Sophie support solutions: lean and agile

Thermal imaging systems are packed full of precision mechanics, delicately tuned optics, electronic components, and other parts that need repairing, replacing or upgrading after a certain number of hours in use. To perform as well as the day they were unpacked, they need to be maintained by specialists — either military personnel or experts from the equipment supplier.

An agile repair and maintenance organisation is key to operational readiness and a force’s ability to accomplish its missions without being endangered by equipment failures. And ultimately, the best solution is to design equipment so it doesn’t fail in the first place.

For the new Sophie family, Thales acted on feedback from end users, optimising everything from system architecture to component design to guarantee high reliability. The result today is the most fail-safe family of thermal imaging equipment on the market. The Sophie Optima, for example, offers a 200% improvement in MTBF (Mean Time Between Failures), meaning it fails three times less often than previous generations of cooled infrared imagers and is much more reliable than competing systems with equivalent range capabilities.

All in the family

The new Sophie models are also easier to maintain than other systems on the market. They have 35% fewer spare parts for intermediate maintenance than competing products, and because they were designed as a family of systems, they share certain part references, making replacement stocks easier to manage. Above all, they were optimised from the outset for high reliability, testability and maintainability, with quick fault detection, easy access to parts that need replacing, standard connectors and tooling, no manual preventive maintenance on detector-coolers and an overall design based on interchangeable blocks. That makes repairs and maintenance quicker and simpler, significantly reducing equipment downtime.

Sophie Optima: lower through-life costs within a new family

Projectable, sustainable maintenance

The last thing forces in the field want is to have to lug around a ton of extra equipment — because that’s how much a traditional intermediate maintenance bench for optronic equipment weighs. For the Sophie family, Thales is developing a new concept of deployable maintenance tooling for projected forces and rear bases. The entire set-up can be transported in Pelicase© cases and weighs less than 75 kg, making units leaner and more agile and substantially reducing the force’s logistics footprint.
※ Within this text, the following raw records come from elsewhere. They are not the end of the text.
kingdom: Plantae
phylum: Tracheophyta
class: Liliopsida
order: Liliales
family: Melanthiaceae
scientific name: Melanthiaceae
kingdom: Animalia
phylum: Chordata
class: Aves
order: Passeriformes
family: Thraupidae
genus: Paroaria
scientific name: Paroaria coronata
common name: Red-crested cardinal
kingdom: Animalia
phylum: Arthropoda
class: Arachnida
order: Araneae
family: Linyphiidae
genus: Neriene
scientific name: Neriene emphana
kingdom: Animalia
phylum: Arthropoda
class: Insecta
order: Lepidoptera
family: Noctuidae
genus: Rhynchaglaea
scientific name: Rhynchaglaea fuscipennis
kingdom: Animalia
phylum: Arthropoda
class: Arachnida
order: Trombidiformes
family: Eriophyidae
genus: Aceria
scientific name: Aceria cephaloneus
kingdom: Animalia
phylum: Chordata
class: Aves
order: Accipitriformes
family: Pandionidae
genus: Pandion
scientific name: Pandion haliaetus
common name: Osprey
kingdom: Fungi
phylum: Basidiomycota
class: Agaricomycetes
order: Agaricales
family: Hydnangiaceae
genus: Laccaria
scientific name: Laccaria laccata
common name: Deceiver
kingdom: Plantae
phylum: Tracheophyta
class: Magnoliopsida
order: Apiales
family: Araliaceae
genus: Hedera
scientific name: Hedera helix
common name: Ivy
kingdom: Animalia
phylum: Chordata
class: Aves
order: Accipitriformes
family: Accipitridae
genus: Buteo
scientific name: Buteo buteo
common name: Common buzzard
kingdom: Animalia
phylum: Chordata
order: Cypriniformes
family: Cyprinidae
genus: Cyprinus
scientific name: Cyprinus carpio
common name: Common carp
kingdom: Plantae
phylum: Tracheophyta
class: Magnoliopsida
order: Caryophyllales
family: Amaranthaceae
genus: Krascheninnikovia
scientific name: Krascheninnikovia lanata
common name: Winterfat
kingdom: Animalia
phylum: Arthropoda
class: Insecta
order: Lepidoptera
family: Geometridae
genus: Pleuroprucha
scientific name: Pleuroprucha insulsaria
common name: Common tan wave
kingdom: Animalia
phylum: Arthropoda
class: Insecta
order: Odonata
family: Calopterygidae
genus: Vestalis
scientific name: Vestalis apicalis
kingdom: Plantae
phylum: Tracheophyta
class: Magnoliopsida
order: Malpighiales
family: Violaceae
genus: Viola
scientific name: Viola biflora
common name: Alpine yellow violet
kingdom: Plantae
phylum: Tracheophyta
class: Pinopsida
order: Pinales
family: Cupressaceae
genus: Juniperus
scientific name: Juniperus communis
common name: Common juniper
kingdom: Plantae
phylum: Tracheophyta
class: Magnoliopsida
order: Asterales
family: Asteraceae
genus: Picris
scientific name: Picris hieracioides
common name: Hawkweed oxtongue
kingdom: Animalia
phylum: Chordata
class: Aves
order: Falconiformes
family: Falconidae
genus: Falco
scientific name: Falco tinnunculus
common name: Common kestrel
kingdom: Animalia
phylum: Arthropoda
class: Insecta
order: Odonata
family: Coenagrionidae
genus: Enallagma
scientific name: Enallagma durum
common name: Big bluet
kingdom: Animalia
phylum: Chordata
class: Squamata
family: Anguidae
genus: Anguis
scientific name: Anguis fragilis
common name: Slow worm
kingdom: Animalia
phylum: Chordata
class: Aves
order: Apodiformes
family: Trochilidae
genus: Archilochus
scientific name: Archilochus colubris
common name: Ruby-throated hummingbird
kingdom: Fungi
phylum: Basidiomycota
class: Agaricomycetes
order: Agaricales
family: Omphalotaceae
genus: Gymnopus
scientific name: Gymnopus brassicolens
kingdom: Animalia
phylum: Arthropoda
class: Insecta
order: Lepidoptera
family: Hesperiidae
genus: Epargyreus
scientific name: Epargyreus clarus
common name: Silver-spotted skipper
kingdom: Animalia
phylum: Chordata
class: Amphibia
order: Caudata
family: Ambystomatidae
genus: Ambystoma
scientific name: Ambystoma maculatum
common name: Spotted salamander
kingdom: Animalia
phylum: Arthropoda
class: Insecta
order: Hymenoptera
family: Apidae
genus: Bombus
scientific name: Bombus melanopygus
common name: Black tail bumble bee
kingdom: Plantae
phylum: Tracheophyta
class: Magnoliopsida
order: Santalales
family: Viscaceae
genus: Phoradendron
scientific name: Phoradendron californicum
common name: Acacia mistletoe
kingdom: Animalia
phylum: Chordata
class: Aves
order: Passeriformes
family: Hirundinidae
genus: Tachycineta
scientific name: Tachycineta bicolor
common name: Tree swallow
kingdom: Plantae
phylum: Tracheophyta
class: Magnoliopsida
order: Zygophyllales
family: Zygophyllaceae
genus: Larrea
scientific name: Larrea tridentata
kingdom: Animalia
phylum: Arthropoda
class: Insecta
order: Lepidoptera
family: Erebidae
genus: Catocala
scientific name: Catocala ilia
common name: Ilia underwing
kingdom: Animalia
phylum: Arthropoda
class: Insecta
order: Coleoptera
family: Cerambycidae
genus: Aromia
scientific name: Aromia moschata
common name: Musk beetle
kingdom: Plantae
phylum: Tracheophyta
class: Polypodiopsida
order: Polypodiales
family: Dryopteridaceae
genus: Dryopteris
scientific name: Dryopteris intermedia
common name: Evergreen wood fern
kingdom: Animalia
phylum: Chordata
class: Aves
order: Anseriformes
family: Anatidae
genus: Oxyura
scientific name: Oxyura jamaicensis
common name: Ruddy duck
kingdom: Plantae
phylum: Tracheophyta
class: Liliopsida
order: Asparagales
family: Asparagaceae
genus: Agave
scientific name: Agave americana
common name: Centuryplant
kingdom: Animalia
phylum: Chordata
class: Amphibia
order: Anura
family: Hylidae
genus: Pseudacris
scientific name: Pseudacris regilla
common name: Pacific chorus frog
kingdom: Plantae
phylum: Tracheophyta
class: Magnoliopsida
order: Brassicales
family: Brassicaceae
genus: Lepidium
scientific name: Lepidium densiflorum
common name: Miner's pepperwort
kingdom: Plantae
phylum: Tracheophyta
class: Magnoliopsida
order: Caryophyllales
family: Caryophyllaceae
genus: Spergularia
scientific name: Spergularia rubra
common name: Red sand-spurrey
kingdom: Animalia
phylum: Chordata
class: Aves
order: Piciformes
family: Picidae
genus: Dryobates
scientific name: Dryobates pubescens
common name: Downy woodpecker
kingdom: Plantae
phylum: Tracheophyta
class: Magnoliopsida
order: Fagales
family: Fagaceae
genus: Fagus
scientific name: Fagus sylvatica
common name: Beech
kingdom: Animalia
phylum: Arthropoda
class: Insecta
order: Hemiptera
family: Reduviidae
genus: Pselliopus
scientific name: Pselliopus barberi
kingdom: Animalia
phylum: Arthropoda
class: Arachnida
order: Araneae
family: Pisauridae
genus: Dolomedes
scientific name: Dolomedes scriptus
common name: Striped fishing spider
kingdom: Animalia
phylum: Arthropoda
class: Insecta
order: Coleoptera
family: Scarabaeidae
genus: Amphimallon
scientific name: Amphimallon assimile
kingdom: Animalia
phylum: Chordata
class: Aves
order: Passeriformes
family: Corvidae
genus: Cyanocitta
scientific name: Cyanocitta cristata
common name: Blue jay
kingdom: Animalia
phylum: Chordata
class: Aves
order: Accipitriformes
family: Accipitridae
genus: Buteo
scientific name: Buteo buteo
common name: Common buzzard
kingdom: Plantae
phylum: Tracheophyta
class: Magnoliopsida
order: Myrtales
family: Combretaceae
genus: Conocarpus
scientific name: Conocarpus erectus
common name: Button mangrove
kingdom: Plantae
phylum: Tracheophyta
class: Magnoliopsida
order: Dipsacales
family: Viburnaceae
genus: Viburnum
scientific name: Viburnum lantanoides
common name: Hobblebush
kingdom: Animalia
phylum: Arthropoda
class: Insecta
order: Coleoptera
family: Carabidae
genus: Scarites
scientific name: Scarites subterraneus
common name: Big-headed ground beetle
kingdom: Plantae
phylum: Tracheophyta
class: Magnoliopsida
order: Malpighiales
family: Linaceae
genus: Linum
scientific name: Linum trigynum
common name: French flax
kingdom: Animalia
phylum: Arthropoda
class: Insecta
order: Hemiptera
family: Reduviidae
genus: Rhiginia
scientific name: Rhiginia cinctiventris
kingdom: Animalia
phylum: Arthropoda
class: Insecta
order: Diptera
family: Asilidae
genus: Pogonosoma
An upgrade path is available for customers who have already acquired maintenance tooling from previous Sophie generations to safeguard their investments over time.

Integrated logistics management

To optimise repairs and maintenance for Sophie thermal imagers, Thales’s logistics management and predictive maintenance solutions can be fully integrated with the customer’s own ordering and HUMS information systems. This makes flows of information smoother and more reliable, allowing for real-time fleet management, simpler administration, and significantly shorter turnaround times for repair and maintenance operations.

Transfer of maintenance

When customers need more autonomy, Thales can also arrange a transfer of maintenance, providing training, spare parts, technical assistance and appropriate benches to support the fleet locally within the customer’s maintenance facilities or with a local partner. For general or specific maintenance operations, customers can always rely on Thales repair workshops near the production line in Elancourt, France, where their products will be handled directly by our logistics support engineers and repair specialists.